The Time of the Angels (proofread) by Iris Murdoch

The Time of the Angels (proofread) by Iris Murdoch

Author:Iris Murdoch [Murdoch, Iris]
Language: eng
Format: epub
Publisher: Vintage Books, London
Published: 1966-03-26T07:00:00+00:00


THIRTEEN

“MURIEL.”

“Yes.”

“Could I speak to you for a minute.”

Muriel came slowly back up the stairs. Her father had spoken through the half-open door and it seemed to be dark inside the room. The Pathetic Symphony, loud enough a few minutes ago to reach her in her own room, had now been turned down to a husky whisper.

Muriel pushed the door cautiously as if she expected some obstruction behind it and edged into the room. Although it was morning and slightly less foggy than usual, Carel still had his curtains drawn. The room was both cold and stuffy, and Muriel conjectured that her father had been up all night. A single anglepoise lamp shed light upon a book open upon his desk. Carel, invisible for a moment, materialized out of the black horsehair sofa. He moved to the desk and sat, pulling the lamp upward, and the room lightened a little.

“Shut the door. What time is it?”

“About ten.”

“Sit down, please.”

Muriel sat down uneasily, facing him across the desk.

“Have you found employment yet, Muriel?”

“Not yet.”

“I trust you will.”

“I will.”

“How is Elizabeth this morning? I heard her bell ringing.”

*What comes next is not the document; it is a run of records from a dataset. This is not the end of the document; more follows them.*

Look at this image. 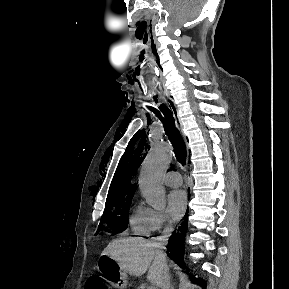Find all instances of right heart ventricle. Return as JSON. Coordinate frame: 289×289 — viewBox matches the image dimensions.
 I'll list each match as a JSON object with an SVG mask.
<instances>
[{"label":"right heart ventricle","instance_id":"obj_1","mask_svg":"<svg viewBox=\"0 0 289 289\" xmlns=\"http://www.w3.org/2000/svg\"><path fill=\"white\" fill-rule=\"evenodd\" d=\"M153 210L136 204L130 214V226L134 234L148 236L152 232Z\"/></svg>","mask_w":289,"mask_h":289}]
</instances>
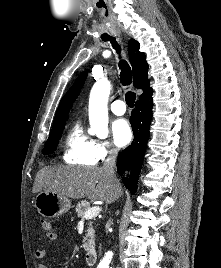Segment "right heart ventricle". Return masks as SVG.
<instances>
[{
  "mask_svg": "<svg viewBox=\"0 0 221 268\" xmlns=\"http://www.w3.org/2000/svg\"><path fill=\"white\" fill-rule=\"evenodd\" d=\"M62 158L65 163L78 166H93L97 163L94 139L84 132L81 122H76L67 133Z\"/></svg>",
  "mask_w": 221,
  "mask_h": 268,
  "instance_id": "obj_1",
  "label": "right heart ventricle"
}]
</instances>
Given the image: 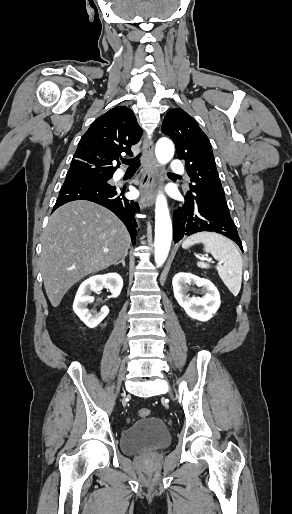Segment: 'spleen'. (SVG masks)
Instances as JSON below:
<instances>
[{"label": "spleen", "mask_w": 292, "mask_h": 514, "mask_svg": "<svg viewBox=\"0 0 292 514\" xmlns=\"http://www.w3.org/2000/svg\"><path fill=\"white\" fill-rule=\"evenodd\" d=\"M194 244H203L204 252L211 254L215 260L222 262L223 266H216V270L225 286L233 296H238L242 284V258L239 250L231 240L215 232H199L186 238L182 244L188 250ZM198 268H210L205 262H197Z\"/></svg>", "instance_id": "3e777b00"}]
</instances>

“She seems much as usual.”

“I want to talk to you about Elizabeth.”

Muriel stared across at her father’s handsome curiously stiff face. One side of it was revealed by the lamp, one blue eye illumined, the other side was dark. It was a face too much in repose, a face such as one might find in a remote mountain cave, belonging to some inaccessible indifferent hermit of an unknown faith, of a faith beyond faiths. Muriel shivered. A familiar feeling of depression, fear and thrill came to her from her father like an odour.

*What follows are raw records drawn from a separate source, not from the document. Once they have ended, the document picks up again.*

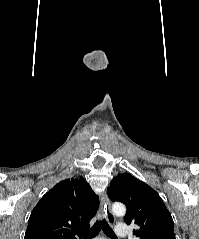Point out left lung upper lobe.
Here are the masks:
<instances>
[{
  "mask_svg": "<svg viewBox=\"0 0 199 239\" xmlns=\"http://www.w3.org/2000/svg\"><path fill=\"white\" fill-rule=\"evenodd\" d=\"M112 201L127 206L126 224L138 225L133 234L140 239H176L173 219L159 194L129 173L118 174L107 190Z\"/></svg>",
  "mask_w": 199,
  "mask_h": 239,
  "instance_id": "5c2ea615",
  "label": "left lung upper lobe"
}]
</instances>
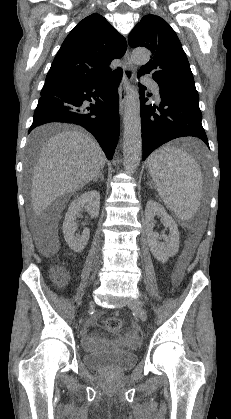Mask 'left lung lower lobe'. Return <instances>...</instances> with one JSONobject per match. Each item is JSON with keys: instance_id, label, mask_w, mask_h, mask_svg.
<instances>
[{"instance_id": "0a47b994", "label": "left lung lower lobe", "mask_w": 231, "mask_h": 419, "mask_svg": "<svg viewBox=\"0 0 231 419\" xmlns=\"http://www.w3.org/2000/svg\"><path fill=\"white\" fill-rule=\"evenodd\" d=\"M140 76V74H138ZM140 86L143 160L160 145L184 136L200 138L208 147V139L202 127L199 95L172 88H160L159 107L145 105L146 87ZM158 110V113H156Z\"/></svg>"}]
</instances>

Muriel had awakened that morning in distress. She recalled with misgivings her interview with Leo and the curious bargain she had apparently made with him. The idea of introducing that irresponsible animal into the orderly and enclosed world of Elizabeth now seemed to her not ill-considered so much as senseless. She saw now more clearly that what had appealed to her in Leo and made her see him as perhaps “good for” Elizabeth, as even some “good for” herself, was precisely that moral, or rather immoral, friskiness, that cheerful willingness to behave badly which had had such an ugly issue in the unspeakable theft and in the scene with Eugene which she had overheard. She had thought of Leo as potent, as a sort of pure elemental force. It had been indeed some sense of the “purity” of that force which had led her so readily to conceive of him as an instrument. A creature so simple-heartedly egoistic could not be a menace. This was not the kind of thing which Muriel feared. It was the kind of thing which she flattered herself she could control. Yet now she felt both shocked and muddled, disgusted by Leo’s behaviour and yet unable resolutely to judge him, as if she herself had already become in some way his accomplice.

She found relief in an intense pity for Eugene, a pity potentiated by her failure to condemn his son.